_EXERCISE REQUIREMENTS:_ Because only the text is wanted, repeat the records below exactly and omit the pictures.

_DATA SECTION:_
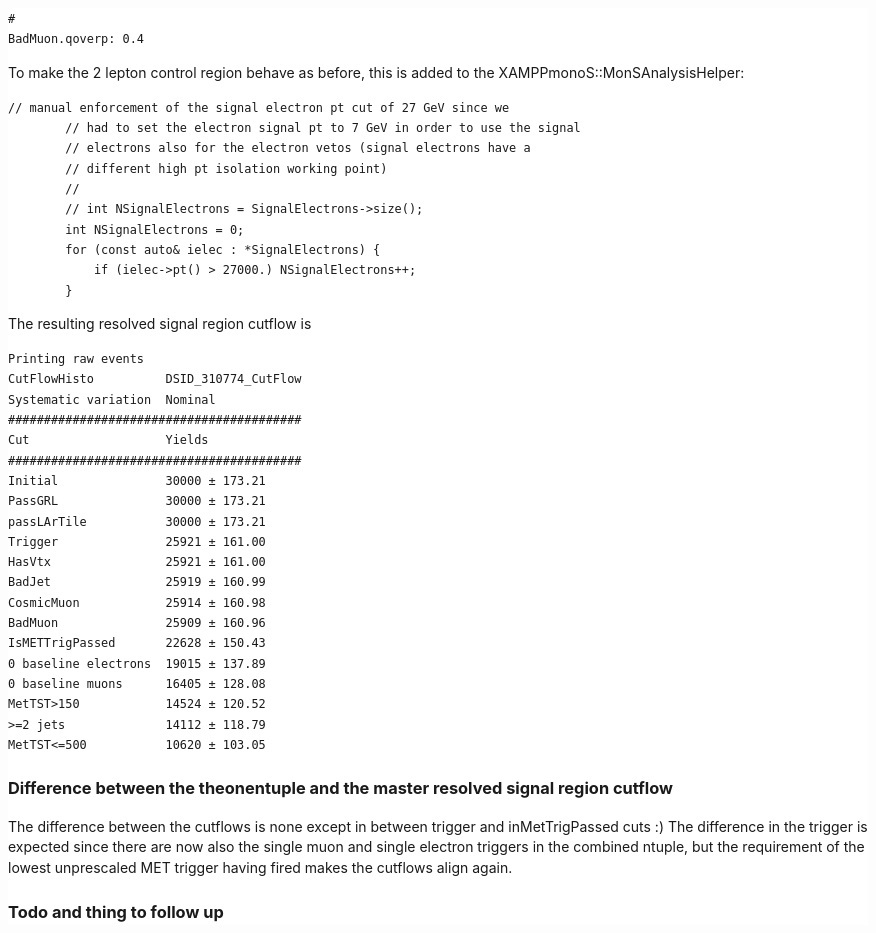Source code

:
 ```
#
BadMuon.qoverp: 0.4
```

To make the 2 lepton control region behave as before, this is added to the XAMPPmonoS::MonSAnalysisHelper:
```
// manual enforcement of the signal electron pt cut of 27 GeV since we
        // had to set the electron signal pt to 7 GeV in order to use the signal
        // electrons also for the electron vetos (signal electrons have a
        // different high pt isolation working point)
        //
        // int NSignalElectrons = SignalElectrons->size();
        int NSignalElectrons = 0;
        for (const auto& ielec : *SignalElectrons) {
            if (ielec->pt() > 27000.) NSignalElectrons++;
        }
```

The resulting resolved signal region cutflow is
```
Printing raw events
CutFlowHisto          DSID_310774_CutFlow
Systematic variation  Nominal
#########################################
Cut                   Yields
#########################################
Initial               30000 ± 173.21
PassGRL               30000 ± 173.21
passLArTile           30000 ± 173.21
Trigger               25921 ± 161.00
HasVtx                25921 ± 161.00
BadJet                25919 ± 160.99
CosmicMuon            25914 ± 160.98
BadMuon               25909 ± 160.96
IsMETTrigPassed       22628 ± 150.43
0 baseline electrons  19015 ± 137.89
0 baseline muons      16405 ± 128.08
MetTST>150            14524 ± 120.52
>=2 jets              14112 ± 118.79
MetTST<=500           10620 ± 103.05
```

### Difference between the theonentuple and the master resolved signal region cutflow

The difference between the cutflows is none except in between trigger and inMetTrigPassed cuts :)
The difference in the trigger is expected since there are now also the single muon and single electron triggers in the combined ntuple, but the requirement of the lowest unprescaled MET trigger having fired makes the cutflows align again.


### Todo and thing to follow up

_ANSWER TO THIS PROBLEM:_
Source code

:
 ```
#
BadMuon.qoverp: 0.4
```

To make the 2 lepton control region behave as before, this is added to the XAMPPmonoS::MonSAnalysisHelper:
```
// manual enforcement of the signal electron pt cut of 27 GeV since we
        // had to set the electron signal pt to 7 GeV in order to use the signal
        // electrons also for the electron vetos (signal electrons have a
        // different high pt isolation working point)
        //
        // int NSignalElectrons = SignalElectrons->size();
        int NSignalElectrons = 0;
        for (const auto& ielec : *SignalElectrons) {
            if (ielec->pt() > 27000.) NSignalElectrons++;
        }
```

The resulting resolved signal region cutflow is
```
Printing raw events
CutFlowHisto          DSID_310774_CutFlow
Systematic variation  Nominal
#########################################
Cut                   Yields
#########################################
Initial               30000 ± 173.21
PassGRL               30000 ± 173.21
passLArTile           30000 ± 173.21
Trigger               25921 ± 161.00
HasVtx                25921 ± 161.00
BadJet                25919 ± 160.99
CosmicMuon            25914 ± 160.98
BadMuon               25909 ± 160.96
IsMETTrigPassed       22628 ± 150.43
0 baseline electrons  19015 ± 137.89
0 baseline muons      16405 ± 128.08
MetTST>150            14524 ± 120.52
>=2 jets              14112 ± 118.79
MetTST<=500           10620 ± 103.05
```

### Difference between the theonentuple and the master resolved signal region cutflow

The difference between the cutflows is none except in between trigger and inMetTrigPassed cuts :)
The difference in the trigger is expected since there are now also the single muon and single electron triggers in the combined ntuple, but the requirement of the lowest unprescaled MET trigger having fired makes the cutflows align again.


### Todo and thing to follow up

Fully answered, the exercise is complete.